Data records: Begin

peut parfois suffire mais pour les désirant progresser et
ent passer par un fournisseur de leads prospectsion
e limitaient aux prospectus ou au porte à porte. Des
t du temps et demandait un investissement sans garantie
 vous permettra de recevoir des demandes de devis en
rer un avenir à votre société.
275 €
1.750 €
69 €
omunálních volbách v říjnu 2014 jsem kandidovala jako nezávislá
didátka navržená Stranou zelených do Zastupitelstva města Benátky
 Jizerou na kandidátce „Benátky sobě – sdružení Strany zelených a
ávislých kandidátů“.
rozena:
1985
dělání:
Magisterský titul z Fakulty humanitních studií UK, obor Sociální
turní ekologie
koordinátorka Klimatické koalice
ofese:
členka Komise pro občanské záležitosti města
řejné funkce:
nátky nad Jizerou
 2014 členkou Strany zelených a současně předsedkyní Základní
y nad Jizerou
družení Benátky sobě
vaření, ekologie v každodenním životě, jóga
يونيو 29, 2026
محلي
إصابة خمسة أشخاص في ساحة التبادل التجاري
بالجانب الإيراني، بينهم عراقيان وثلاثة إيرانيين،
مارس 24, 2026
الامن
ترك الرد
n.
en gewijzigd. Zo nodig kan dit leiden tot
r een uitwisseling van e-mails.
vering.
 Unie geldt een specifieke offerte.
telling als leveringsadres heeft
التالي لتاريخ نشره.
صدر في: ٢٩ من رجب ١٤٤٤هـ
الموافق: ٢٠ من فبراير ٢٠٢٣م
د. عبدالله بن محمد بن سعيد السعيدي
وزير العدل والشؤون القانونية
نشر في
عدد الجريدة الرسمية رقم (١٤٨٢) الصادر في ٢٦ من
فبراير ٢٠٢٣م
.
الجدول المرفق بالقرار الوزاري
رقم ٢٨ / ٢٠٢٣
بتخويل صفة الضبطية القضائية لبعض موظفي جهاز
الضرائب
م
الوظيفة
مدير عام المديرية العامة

Data records: End

What to do: Print each line of the listing above verbatim, from the first line to the last.

Exercise answer:
peut parfois suffire mais pour les désirant progresser et
ent passer par un fournisseur de leads prospectsion
e limitaient aux prospectus ou au porte à porte. Des
t du temps et demandait un investissement sans garantie
 vous permettra de recevoir des demandes de devis en
rer un avenir à votre société.
275 €
1.750 €
69 €
omunálních volbách v říjnu 2014 jsem kandidovala jako nezávislá
didátka navržená Stranou zelených do Zastupitelstva města Benátky
 Jizerou na kandidátce „Benátky sobě – sdružení Strany zelených a
ávislých kandidátů“.
rozena:
1985
dělání:
Magisterský titul z Fakulty humanitních studií UK, obor Sociální
turní ekologie
koordinátorka Klimatické koalice
ofese:
členka Komise pro občanské záležitosti města
řejné funkce:
nátky nad Jizerou
 2014 členkou Strany zelených a současně předsedkyní Základní
y nad Jizerou
družení Benátky sobě
vaření, ekologie v každodenním životě, jóga
يونيو 29, 2026
محلي
إصابة خمسة أشخاص في ساحة التبادل التجاري
بالجانب الإيراني، بينهم عراقيان وثلاثة إيرانيين،
مارس 24, 2026
الامن
ترك الرد
n.
en gewijzigd. Zo nodig kan dit leiden tot
r een uitwisseling van e-mails.
vering.
 Unie geldt een specifieke offerte.
telling als leveringsadres heeft
التالي لتاريخ نشره.
صدر في: ٢٩ من رجب ١٤٤٤هـ
الموافق: ٢٠ من فبراير ٢٠٢٣م
د. عبدالله بن محمد بن سعيد السعيدي
وزير العدل والشؤون القانونية
نشر في
عدد الجريدة الرسمية رقم (١٤٨٢) الصادر في ٢٦ من
فبراير ٢٠٢٣م
.
الجدول المرفق بالقرار الوزاري
رقم ٢٨ / ٢٠٢٣
بتخويل صفة الضبطية القضائية لبعض موظفي جهاز
الضرائب
م
الوظيفة
مدير عام المديرية العامة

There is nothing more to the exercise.